WRITTEN PROBLEM 1 » In the discussion about software careers and age, what did the former stay-at-home dad learn to make during those two years?
WRITTEN PROBLEM 2 » Put this sentence from the discussion about software careers and age into Spanish: "Even the typical corporate middle manager will generally be promoted to higher levels with more responsibility."
WRITTEN PROBLEM 3 » Resume the discussion about software careers and age, picking up right after its final comment.

SOURCE TEXT »
Begin

I think the difference between software devs and other "profressionals" is that there is a much more stable career path for other industries, which generally includes pretty regular pay and position bumps each year well into your 50s.
I know lawyers that start really making money once they hit partner in their firms in their 40s. Or business / financial types who tend to increase salary just because the "pyramid" effects of their existing clients and number of underlings. Doctors have a very regular schedule of raises as do almost all public workers as they gain seniority - teachers, federal and state workers, etc.
Even the typical corporate middle manager will generally be promoted to higher levels with more responsibility.
But software engineers just don't seem to be given the same options, by default. If you're an individual contributor, there are only so many project managers they need, and companies absolutely will not push your salary up by 5% each year once you've hit a plateau in mid 30's (e.g. about $160K in my relatively high COL city).
Why do you need to be "courted" by FAANGs? There are plenty of non-FAANG companies that pay anywhere from 70% to 110% of FAANG standard and hire remotely (especially now, what with the recent shift to remote work). Here's a partial list:
Anyways, it doesn't really matter if your compensation flatlines at 300-400k before you even turn 30, because then you can just retire at 40 if you want.
Hah I hope not. I'm 31 and just starting my time as a stay at home dad. I sure hope the tech jobs are around for me when I make it out the other side :)
I was a stay at home dad for two years in my mid-thirties. Learned to make iPhone apps, and landed a job developing iPhone apps when my kid was two. It was my first programming job. Have been in the industry for a decade now.
I work for a large software company that is well-established and has a lot of legacy code. The majority of programmers I work with are in their 30’s and 40’s, myself included. The company does have a reputation for great work-life balance and the product is most decidedly “unsexy”. I wonder if the key difference is the retention, or the fact that the code base takes so much time to understand that young people either stay or jump ship quickly.
Tangent: My first job out of college was maintaining parts of one of these seemingly impeneterable legacy codebases. I was allowed to refactor and rewrite stuff, but only if bug-for-bug compatibility was retained. In retrospect, I think this was a blessing in disguise. It was good character-building, setting me up to follow good engineering practices from day one.
I can confirm that these statements just don't ring very true at most major technology companies; it may be a thing specifically for startups which I have little recent experience with. I know plenty of people in FAANG, Microsoft, Salesforce, etc. that are still ICs that are well over the age of 35.
Ageism may be alive in startups, but in technology as a whole, it doesn't really seem to be a big deal if you are up to date on your skills.
I think part of it may also be that us "older" folks are not fooled by the startup glitz, and would rather work somewhere with a little more stability and work-life balance.

End

DATASET ENTRIES »
Begin

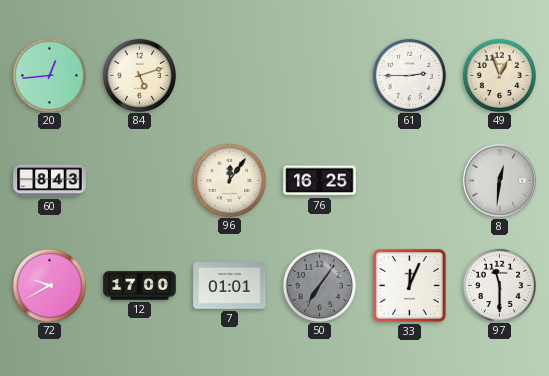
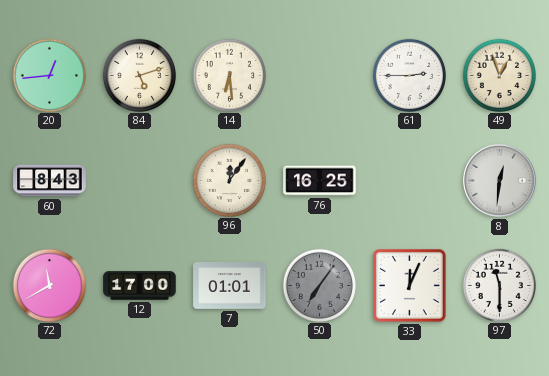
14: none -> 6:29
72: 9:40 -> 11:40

End
Begin

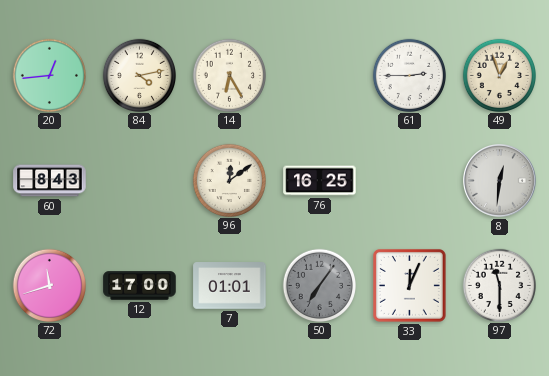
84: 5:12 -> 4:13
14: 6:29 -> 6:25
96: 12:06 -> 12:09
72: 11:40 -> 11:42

End

FINAL RESULT 1 » iPhone apps.

FINAL RESULT 2 » Incluso el típico gerente intermedio de una empresa generalmente será ascendido a niveles más altos con más responsabilidad.

FINAL RESULT 3 »
I did the startup thing a bit, it was fun, but I'm mostly over it. I have other things in life I want to focus my time and energy on.
> This is pure anecdata, but I don't think I know a single software developer who was unable to continue in the industry past 35 as commonly claimed.
Tech industry is ageist. There's a reason why senior+ programmers find it hard to recover their career when detached from the BigTech company they have been long working at. Doubly so, if they work at a company that stack-ranks them at the bottom when they already are on the wrong-side of the 30.
Can confirm, I've been working in this industry since I was 16, around 17 years ago. Since then I've worked with people 30+ and the older I'm getting the more common it got to have colleagues on the 30-50 year old range.
I don't see at all this supposed ageism in software, is this skew coming from startup people? Because in startups, yeah, I see mostly youngsters but that's due to the work environment and pay, I refuse to work in startups for the foreseeable future as I did when I was 20-something. The pay is shit, the hours can be grueling, expectations and stress are way way too high for my current lifestyle. Of course, it can be your golden ticket but it's such a major risk that I don't feel I would like to waste 5 years on it.
Define “programmer”. Experience is incredibly important but applying it doesn’t imply writing code, and it would be a waste of time for someone with valuable experience to be writing a lot of arbitrary code.
I don’t write that much code anymore even for fun. But the little code I do write is because it absolutely needs to be state-of-the-art, which is only possible with deep experience. I’ve seen this with other programmers as well; as they get older they write far less code, but the code they write tends to be code that is critically important and only a small number of people have the experience and skill to write. They pick their code writing battles.
The bar to entry is too low. If you're a programmer, you should have a plan B for yourself after 35. Otherwise, you're being financially irresponsible to yourself and taking a gamble that companies will not discriminate you based on your age.
Totally agreed. Especially if the market gets tighter, you know they're gonna take younger folk who will work harder for less pay. Always have a plan B.
Didn't really get good at writing code until I was 35. Maybe I am just a late bloomer. Not that I was bad but it took me longer and I was often chasing that shiny new penny that claimed to solved all the things that irritated me about whatever tool I was currently using only to have a different set of problems of it's own.
Yeah the assertion that older developers don't have time to learn new things is especially stupid. I'm 35 and I just wrote an entire playbook on how to move my employer off of some obsolete VM-based infrastructure and into the Azure equivalents. A month ago I didn't know shit about any of this stuff. But I know enough about networking to be able to read the Azure docs on all their platform components so I was the only person on my team of 7 who could formulate this plan. I learned it all on the job by reading the documents.
The article and current comments here miss a critical point - this industry is expanding exponentially. People don't often switch careers completely, so of course most new entrants are young. If we look at this again fifty years after the industry size has stabilized, you would see a normal distribution of ages just like in carpentry or car mechanics or any other profession.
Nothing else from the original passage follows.